• **WRITTEN TASK**
Render the stretch of the data from its start through the line containing "v(209.7, 8.7) *" as a Markdown table with the columns Row and Line. Number each row, skip blank lines, and omit the pictures.

········

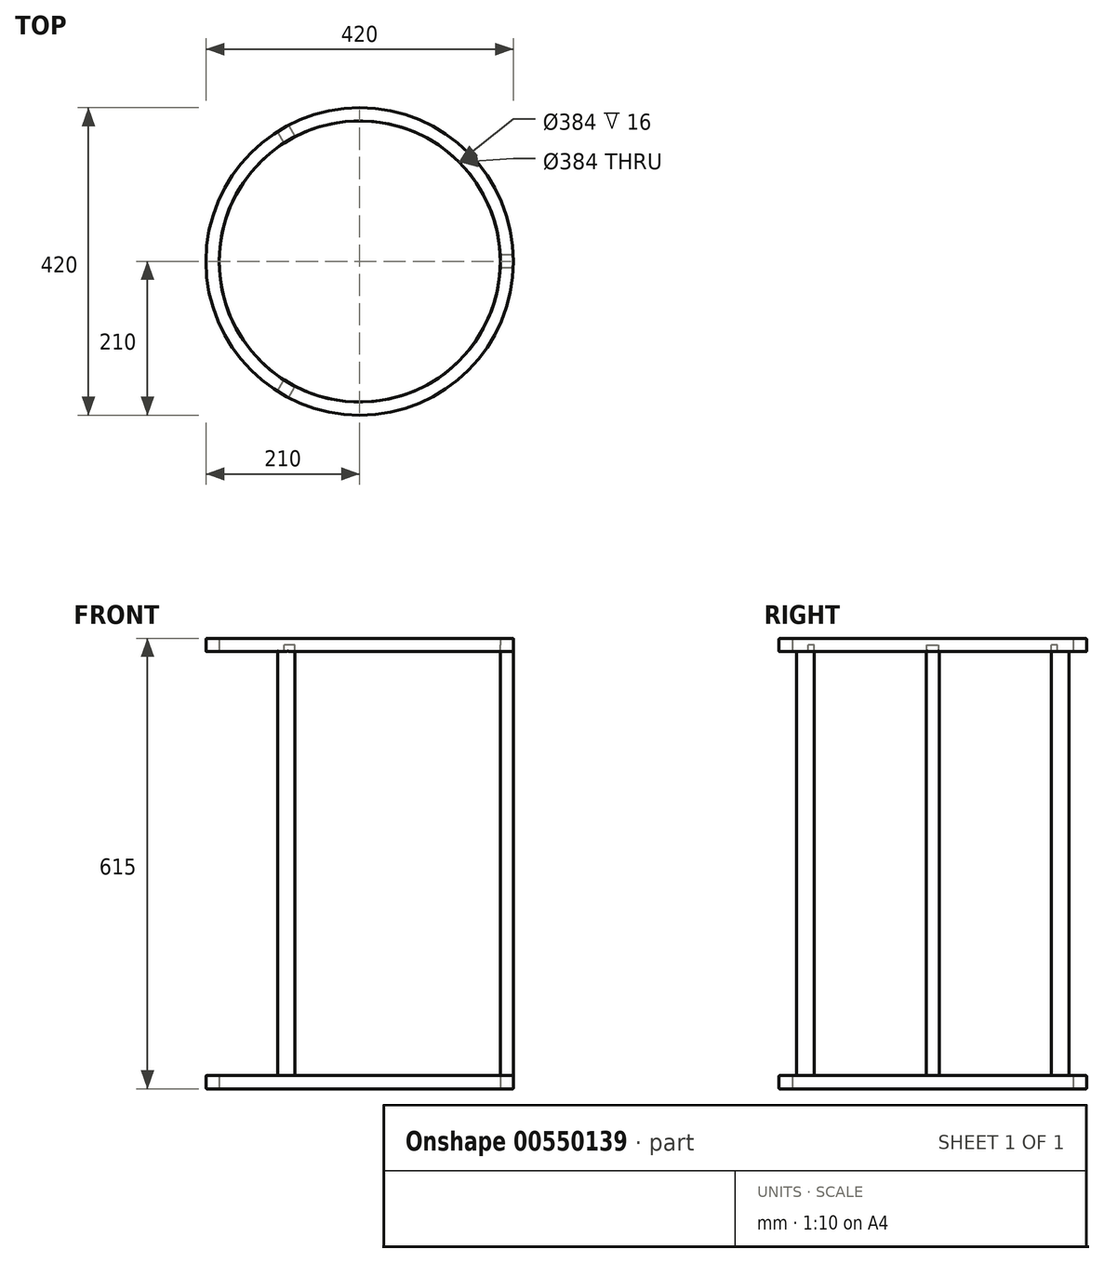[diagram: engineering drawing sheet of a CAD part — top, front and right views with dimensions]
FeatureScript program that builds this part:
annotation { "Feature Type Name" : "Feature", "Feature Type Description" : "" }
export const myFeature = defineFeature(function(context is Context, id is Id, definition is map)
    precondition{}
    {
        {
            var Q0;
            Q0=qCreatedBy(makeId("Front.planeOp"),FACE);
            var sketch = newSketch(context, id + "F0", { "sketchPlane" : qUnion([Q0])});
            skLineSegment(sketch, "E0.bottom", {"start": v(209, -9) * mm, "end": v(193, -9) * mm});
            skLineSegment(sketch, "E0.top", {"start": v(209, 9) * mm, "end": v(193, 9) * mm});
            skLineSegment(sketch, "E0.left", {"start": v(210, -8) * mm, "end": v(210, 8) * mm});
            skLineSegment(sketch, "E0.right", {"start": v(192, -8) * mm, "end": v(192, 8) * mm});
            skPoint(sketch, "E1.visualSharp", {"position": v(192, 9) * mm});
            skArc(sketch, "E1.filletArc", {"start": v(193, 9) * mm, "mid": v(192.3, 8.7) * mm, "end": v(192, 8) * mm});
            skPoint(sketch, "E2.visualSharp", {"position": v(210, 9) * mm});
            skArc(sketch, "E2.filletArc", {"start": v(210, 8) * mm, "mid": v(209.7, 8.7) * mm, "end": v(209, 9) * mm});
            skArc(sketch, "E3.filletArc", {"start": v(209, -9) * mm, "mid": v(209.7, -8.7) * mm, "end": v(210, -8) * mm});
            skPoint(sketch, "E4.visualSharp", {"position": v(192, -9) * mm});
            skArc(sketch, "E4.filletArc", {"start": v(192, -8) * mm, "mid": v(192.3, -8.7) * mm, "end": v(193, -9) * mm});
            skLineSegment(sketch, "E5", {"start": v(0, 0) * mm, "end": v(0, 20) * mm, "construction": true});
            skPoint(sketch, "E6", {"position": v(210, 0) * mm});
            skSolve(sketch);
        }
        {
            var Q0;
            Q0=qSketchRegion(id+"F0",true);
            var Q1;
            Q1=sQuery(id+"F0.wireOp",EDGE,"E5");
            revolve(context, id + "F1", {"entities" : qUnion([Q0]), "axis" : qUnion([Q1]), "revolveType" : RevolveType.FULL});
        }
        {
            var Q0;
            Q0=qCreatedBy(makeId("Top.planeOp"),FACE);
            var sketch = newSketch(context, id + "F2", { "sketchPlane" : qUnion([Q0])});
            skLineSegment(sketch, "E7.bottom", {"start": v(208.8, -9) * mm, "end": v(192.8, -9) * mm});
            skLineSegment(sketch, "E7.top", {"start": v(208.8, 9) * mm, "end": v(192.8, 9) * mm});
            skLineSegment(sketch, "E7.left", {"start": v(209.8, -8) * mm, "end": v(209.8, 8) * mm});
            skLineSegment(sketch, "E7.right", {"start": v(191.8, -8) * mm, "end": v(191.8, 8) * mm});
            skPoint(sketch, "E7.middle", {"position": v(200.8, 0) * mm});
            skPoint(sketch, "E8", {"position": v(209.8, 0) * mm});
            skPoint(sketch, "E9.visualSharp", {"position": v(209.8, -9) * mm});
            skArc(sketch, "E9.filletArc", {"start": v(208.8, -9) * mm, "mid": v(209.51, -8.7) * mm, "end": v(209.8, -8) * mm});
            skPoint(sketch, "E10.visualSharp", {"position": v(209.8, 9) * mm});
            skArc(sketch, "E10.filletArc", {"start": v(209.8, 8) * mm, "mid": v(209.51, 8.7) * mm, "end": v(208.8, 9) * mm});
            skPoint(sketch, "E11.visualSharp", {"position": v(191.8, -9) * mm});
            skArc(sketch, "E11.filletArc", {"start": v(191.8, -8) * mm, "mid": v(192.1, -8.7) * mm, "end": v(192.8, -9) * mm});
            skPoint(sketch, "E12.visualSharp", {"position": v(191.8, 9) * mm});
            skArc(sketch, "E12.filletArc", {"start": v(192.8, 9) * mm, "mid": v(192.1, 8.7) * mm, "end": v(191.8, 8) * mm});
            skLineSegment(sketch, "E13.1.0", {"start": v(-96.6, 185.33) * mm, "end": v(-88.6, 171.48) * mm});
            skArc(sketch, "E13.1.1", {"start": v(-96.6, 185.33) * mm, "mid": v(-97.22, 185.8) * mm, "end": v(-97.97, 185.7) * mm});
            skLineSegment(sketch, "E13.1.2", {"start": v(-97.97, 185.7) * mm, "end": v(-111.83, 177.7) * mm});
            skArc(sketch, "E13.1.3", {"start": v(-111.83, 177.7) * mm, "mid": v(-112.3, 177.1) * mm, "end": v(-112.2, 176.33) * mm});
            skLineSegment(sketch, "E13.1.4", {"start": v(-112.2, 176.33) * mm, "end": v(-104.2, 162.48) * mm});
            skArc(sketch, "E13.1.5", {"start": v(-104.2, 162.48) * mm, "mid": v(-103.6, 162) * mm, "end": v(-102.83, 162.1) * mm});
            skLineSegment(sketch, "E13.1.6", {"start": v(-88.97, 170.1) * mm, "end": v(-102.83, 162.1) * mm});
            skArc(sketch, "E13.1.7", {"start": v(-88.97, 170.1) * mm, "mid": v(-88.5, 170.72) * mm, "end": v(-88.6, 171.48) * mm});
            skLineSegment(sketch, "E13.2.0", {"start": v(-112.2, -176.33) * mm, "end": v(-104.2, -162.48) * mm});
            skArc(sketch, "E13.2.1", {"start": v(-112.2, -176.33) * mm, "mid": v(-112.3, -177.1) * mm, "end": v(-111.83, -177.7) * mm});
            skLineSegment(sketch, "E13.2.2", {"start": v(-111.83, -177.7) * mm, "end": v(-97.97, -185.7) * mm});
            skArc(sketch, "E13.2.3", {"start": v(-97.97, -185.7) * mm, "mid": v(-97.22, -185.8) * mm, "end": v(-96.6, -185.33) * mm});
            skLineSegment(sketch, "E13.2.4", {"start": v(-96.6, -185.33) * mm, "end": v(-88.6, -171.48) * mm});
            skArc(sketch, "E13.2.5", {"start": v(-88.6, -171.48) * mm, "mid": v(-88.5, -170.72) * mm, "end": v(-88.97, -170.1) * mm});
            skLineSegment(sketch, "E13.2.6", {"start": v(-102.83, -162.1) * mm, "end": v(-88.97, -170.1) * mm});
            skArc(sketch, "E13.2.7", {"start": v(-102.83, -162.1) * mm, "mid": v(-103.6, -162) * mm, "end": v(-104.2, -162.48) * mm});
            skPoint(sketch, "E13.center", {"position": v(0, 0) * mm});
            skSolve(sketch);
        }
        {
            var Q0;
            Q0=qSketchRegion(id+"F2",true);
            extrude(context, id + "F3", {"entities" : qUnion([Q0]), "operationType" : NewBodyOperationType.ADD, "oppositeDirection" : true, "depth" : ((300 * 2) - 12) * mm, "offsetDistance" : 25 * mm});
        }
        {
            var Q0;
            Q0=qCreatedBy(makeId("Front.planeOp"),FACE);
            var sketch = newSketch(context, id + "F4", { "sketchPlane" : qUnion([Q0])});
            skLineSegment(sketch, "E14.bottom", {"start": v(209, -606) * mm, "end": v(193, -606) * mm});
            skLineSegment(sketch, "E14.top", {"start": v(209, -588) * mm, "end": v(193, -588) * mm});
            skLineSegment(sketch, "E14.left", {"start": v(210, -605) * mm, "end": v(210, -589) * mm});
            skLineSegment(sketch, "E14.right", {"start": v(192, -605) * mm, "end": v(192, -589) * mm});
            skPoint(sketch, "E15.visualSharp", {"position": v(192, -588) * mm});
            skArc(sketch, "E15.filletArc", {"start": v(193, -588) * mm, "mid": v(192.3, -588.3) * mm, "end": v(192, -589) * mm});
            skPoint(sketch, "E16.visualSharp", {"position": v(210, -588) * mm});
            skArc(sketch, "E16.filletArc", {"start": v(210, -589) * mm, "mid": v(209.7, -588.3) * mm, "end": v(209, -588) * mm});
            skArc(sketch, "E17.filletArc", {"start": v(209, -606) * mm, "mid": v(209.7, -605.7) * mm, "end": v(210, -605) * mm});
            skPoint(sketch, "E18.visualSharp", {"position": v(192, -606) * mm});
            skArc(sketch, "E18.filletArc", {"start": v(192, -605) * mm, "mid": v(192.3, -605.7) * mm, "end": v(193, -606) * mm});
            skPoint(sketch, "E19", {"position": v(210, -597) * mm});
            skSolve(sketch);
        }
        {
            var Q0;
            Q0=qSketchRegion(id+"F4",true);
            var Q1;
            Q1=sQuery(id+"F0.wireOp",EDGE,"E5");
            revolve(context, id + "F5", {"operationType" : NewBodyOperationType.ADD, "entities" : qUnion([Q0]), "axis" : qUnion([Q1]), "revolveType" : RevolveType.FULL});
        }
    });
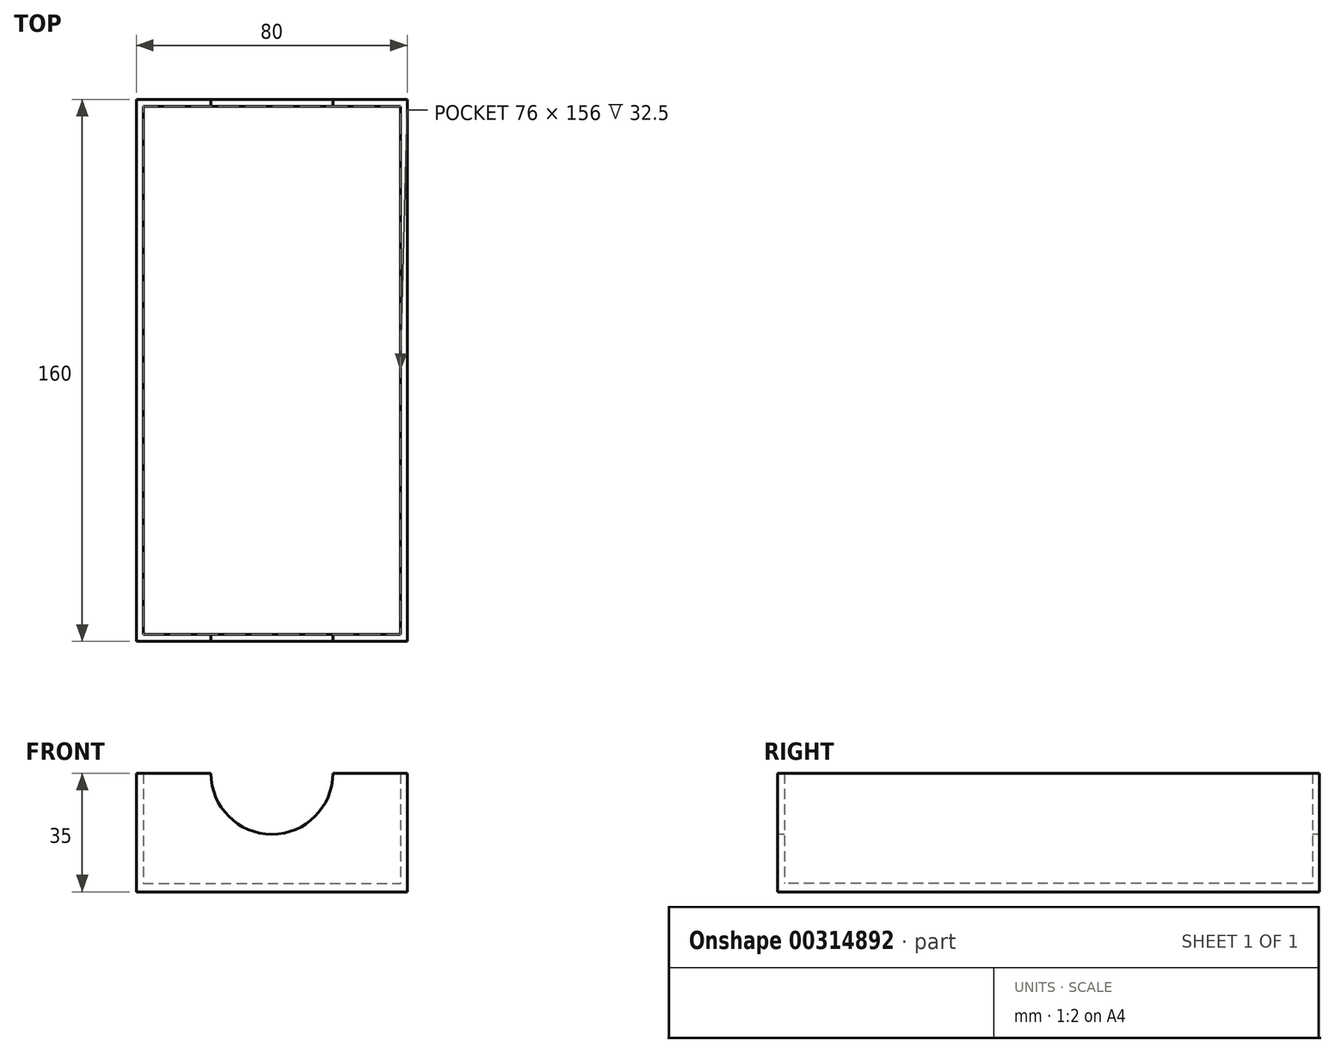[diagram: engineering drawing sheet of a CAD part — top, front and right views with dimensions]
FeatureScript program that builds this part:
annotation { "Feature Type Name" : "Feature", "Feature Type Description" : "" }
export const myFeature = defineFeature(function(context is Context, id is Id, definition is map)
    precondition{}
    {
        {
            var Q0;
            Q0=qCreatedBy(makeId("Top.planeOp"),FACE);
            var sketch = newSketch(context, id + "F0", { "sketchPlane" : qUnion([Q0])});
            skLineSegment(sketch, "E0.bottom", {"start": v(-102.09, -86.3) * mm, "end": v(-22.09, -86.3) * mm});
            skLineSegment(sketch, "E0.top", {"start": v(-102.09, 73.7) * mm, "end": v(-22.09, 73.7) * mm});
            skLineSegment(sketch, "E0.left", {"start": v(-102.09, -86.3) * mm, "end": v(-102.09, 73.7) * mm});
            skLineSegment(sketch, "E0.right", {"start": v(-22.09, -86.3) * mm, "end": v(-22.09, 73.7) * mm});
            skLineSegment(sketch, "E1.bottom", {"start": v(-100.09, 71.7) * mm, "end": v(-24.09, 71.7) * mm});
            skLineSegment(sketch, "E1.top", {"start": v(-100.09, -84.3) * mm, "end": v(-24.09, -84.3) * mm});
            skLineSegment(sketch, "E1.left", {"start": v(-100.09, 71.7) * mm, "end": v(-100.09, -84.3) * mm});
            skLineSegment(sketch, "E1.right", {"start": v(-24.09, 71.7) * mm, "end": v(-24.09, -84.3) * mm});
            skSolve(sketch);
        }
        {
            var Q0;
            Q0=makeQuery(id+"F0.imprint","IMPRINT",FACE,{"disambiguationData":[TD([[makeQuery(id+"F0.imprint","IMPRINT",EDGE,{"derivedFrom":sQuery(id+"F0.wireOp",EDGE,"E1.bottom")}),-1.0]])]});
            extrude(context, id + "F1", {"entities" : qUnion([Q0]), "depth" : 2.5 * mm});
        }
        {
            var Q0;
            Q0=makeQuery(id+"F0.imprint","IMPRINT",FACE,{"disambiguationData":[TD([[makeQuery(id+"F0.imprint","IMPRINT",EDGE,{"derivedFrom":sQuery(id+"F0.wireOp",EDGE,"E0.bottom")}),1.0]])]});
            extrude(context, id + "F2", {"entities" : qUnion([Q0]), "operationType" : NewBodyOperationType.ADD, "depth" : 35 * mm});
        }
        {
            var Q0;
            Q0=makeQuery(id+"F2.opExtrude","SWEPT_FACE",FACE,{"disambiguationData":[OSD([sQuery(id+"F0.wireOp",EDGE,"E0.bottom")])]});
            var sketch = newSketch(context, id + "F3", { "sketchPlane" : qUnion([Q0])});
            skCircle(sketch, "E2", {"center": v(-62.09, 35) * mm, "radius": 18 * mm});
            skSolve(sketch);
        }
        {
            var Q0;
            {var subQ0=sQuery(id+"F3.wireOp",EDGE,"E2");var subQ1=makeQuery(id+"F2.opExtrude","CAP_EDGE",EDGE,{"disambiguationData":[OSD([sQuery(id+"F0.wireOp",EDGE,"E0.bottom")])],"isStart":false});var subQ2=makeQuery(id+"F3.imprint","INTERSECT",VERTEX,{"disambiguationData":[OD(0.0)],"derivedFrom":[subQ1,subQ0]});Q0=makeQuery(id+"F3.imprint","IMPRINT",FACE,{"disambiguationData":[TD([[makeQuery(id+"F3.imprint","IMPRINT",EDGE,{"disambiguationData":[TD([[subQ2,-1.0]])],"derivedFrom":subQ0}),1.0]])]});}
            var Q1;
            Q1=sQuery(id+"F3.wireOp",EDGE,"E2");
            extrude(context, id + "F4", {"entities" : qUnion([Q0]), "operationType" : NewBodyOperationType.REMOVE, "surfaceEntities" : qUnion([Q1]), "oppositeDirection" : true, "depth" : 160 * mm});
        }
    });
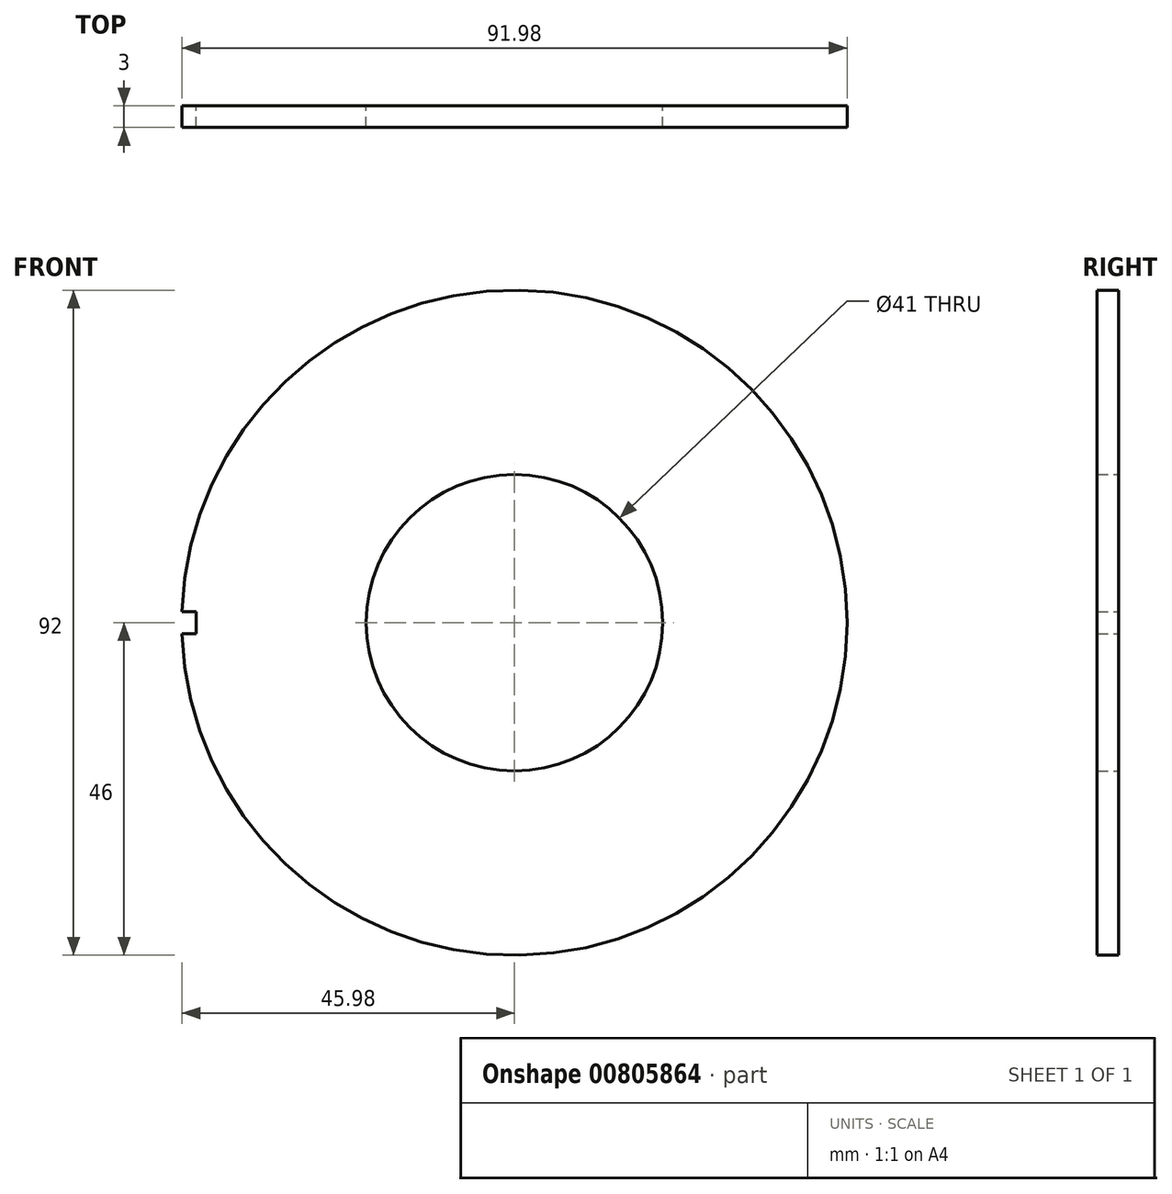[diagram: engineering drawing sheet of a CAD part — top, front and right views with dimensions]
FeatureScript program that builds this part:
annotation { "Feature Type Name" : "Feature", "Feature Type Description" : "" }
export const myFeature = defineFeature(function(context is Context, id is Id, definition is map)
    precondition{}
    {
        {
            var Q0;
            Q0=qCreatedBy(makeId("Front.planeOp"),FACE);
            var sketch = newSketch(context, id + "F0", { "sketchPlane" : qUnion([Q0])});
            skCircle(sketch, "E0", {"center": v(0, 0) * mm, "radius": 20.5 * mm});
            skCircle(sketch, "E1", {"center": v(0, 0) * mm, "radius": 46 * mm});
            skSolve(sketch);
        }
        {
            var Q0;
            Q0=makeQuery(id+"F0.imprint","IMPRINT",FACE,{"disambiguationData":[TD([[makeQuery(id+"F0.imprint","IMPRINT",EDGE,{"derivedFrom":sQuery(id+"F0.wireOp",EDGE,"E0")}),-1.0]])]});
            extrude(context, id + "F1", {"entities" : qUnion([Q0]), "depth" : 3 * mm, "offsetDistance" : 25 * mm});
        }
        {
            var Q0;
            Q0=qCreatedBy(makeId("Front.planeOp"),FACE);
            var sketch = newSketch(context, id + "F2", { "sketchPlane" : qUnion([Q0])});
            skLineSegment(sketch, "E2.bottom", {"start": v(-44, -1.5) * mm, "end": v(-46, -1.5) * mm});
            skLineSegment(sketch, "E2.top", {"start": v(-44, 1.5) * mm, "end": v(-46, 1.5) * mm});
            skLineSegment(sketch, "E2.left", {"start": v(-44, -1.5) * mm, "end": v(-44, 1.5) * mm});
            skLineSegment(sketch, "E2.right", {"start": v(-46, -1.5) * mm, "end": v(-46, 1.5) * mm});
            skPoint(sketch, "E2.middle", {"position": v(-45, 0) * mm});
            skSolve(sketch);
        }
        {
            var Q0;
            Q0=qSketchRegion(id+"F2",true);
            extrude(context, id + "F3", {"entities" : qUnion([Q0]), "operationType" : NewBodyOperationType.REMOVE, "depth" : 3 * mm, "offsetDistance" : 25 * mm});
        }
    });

········

• **RESPONSE**
| Row | Line |
|---|---|
| 1 | [diagram: engineering drawing sheet of a CAD part — top, front and right views with dimensions] |
| 2 | FeatureScript program that builds this part: |
| 3 | annotation { "Feature Type Name" : "Feature", "Feature Type Description" : "" } |
| 4 | export const myFeature = defineFeature(function(context is Context, id is Id, definition is map) |
| 5 |     precondition{} |
| 6 |     { |
| 7 |         { |
| 8 |             var Q0; |
| 9 |             Q0=qCreatedBy(makeId("Front.planeOp"),FACE); |
| 10 |             var sketch = newSketch(context, id + "F0", { "sketchPlane" : qUnion([Q0])}); |
| 11 |             skLineSegment(sketch, "E0.bottom", {"start": v(209, -9) * mm, "end": v(193, -9) * mm}); |
| 12 |             skLineSegment(sketch, "E0.top", {"start": v(209, 9) * mm, "end": v(193, 9) * mm}); |
| 13 |             skLineSegment(sketch, "E0.left", {"start": v(210, -8) * mm, "end": v(210, 8) * mm}); |
| 14 |             skLineSegment(sketch, "E0.right", {"start": v(192, -8) * mm, "end": v(192, 8) * mm}); |
| 15 |             skPoint(sketch, "E1.visualSharp", {"position": v(192, 9) * mm}); |
| 16 |             skArc(sketch, "E1.filletArc", {"start": v(193, 9) * mm, "mid": v(192.3, 8.7) * mm, "end": v(192, 8) * mm}); |
| 17 |             skPoint(sketch, "E2.visualSharp", {"position": v(210, 9) * mm}); |
| 18 |             skArc(sketch, "E2.filletArc", {"start": v(210, 8) * mm, "mid": v(209.7, 8.7) * mm, "end": v(209, 9) * mm}); |